**TO-DO ITEM**
Look for the word "Белгородский" in the records, and copy each line where it appears.

**SUPPLIED MATERIAL**

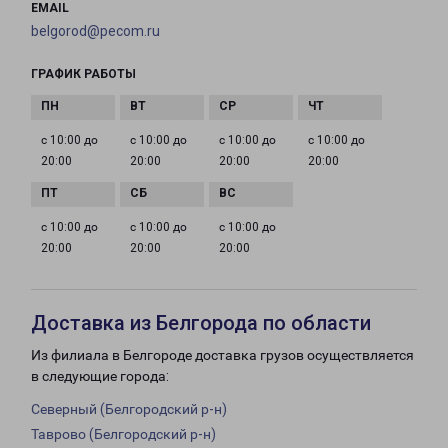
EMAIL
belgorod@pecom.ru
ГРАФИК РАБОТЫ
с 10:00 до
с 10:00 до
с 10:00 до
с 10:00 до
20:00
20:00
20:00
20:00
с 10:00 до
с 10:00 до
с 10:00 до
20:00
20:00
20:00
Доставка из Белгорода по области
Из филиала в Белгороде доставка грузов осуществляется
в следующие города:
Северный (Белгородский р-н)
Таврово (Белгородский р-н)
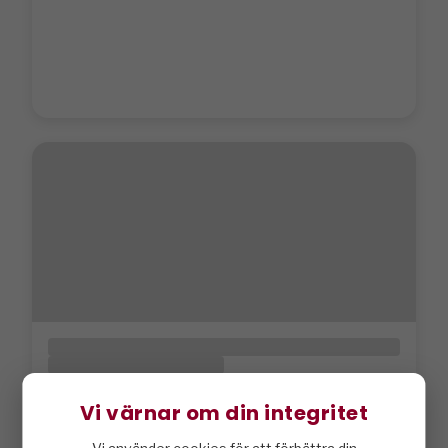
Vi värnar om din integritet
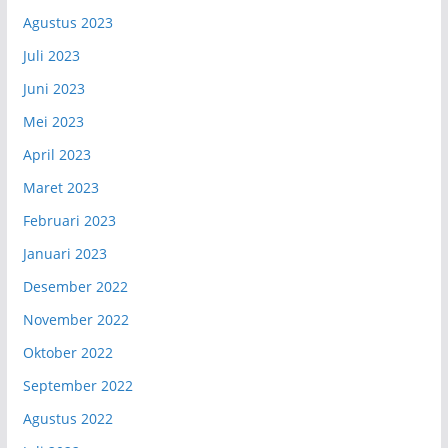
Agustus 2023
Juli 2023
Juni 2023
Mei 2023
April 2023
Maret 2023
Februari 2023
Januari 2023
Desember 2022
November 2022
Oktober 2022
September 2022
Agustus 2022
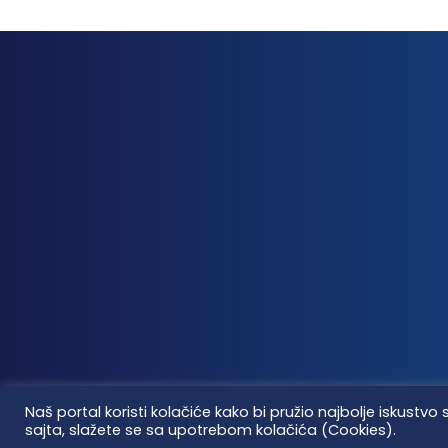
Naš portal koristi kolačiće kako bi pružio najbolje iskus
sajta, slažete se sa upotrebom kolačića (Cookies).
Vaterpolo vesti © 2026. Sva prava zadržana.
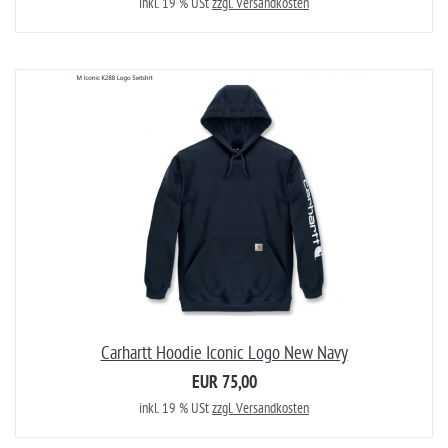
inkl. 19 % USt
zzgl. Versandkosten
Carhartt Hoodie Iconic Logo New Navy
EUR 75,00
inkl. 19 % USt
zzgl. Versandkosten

==

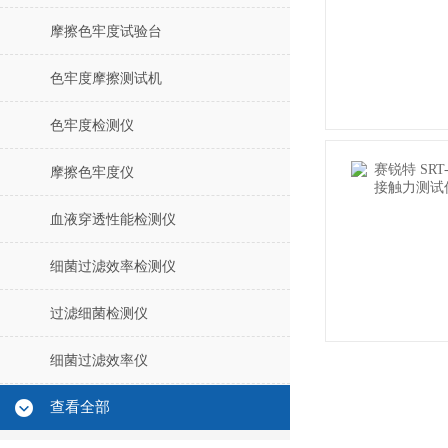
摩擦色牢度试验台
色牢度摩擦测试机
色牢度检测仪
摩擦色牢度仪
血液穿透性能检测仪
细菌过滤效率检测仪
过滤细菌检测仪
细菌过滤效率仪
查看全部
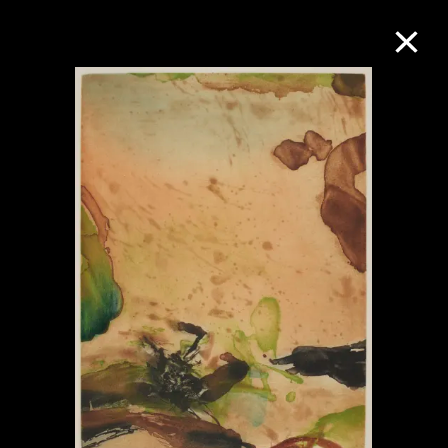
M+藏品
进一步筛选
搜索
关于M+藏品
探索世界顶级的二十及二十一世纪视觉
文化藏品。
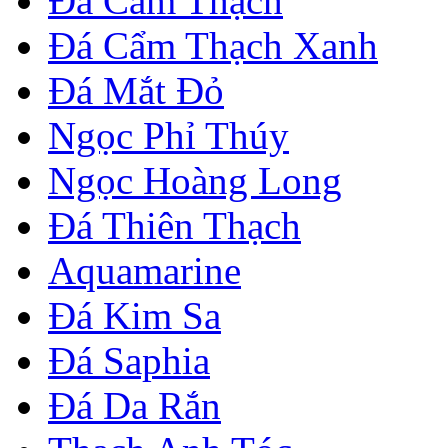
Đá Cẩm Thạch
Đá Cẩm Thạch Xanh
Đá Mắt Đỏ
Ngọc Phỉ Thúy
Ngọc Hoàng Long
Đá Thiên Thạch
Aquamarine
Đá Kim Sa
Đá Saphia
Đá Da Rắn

...

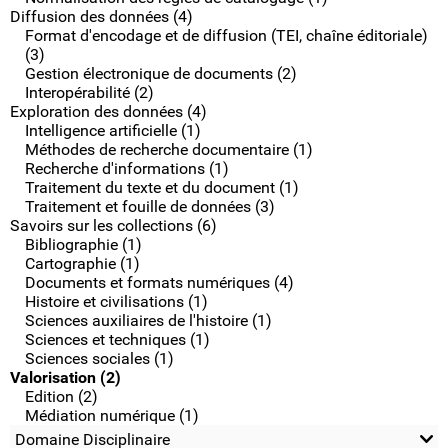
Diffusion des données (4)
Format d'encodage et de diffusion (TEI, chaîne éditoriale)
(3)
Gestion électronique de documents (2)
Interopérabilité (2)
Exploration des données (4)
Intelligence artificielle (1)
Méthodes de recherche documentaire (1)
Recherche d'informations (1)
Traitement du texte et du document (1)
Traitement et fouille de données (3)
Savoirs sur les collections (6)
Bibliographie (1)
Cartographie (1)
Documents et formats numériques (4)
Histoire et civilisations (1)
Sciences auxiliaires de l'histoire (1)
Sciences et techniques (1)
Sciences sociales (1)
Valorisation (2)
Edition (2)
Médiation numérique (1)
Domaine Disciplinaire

**YOUR SOLUTION**
Северный (Белгородский р-н)
Таврово (Белгородский р-н)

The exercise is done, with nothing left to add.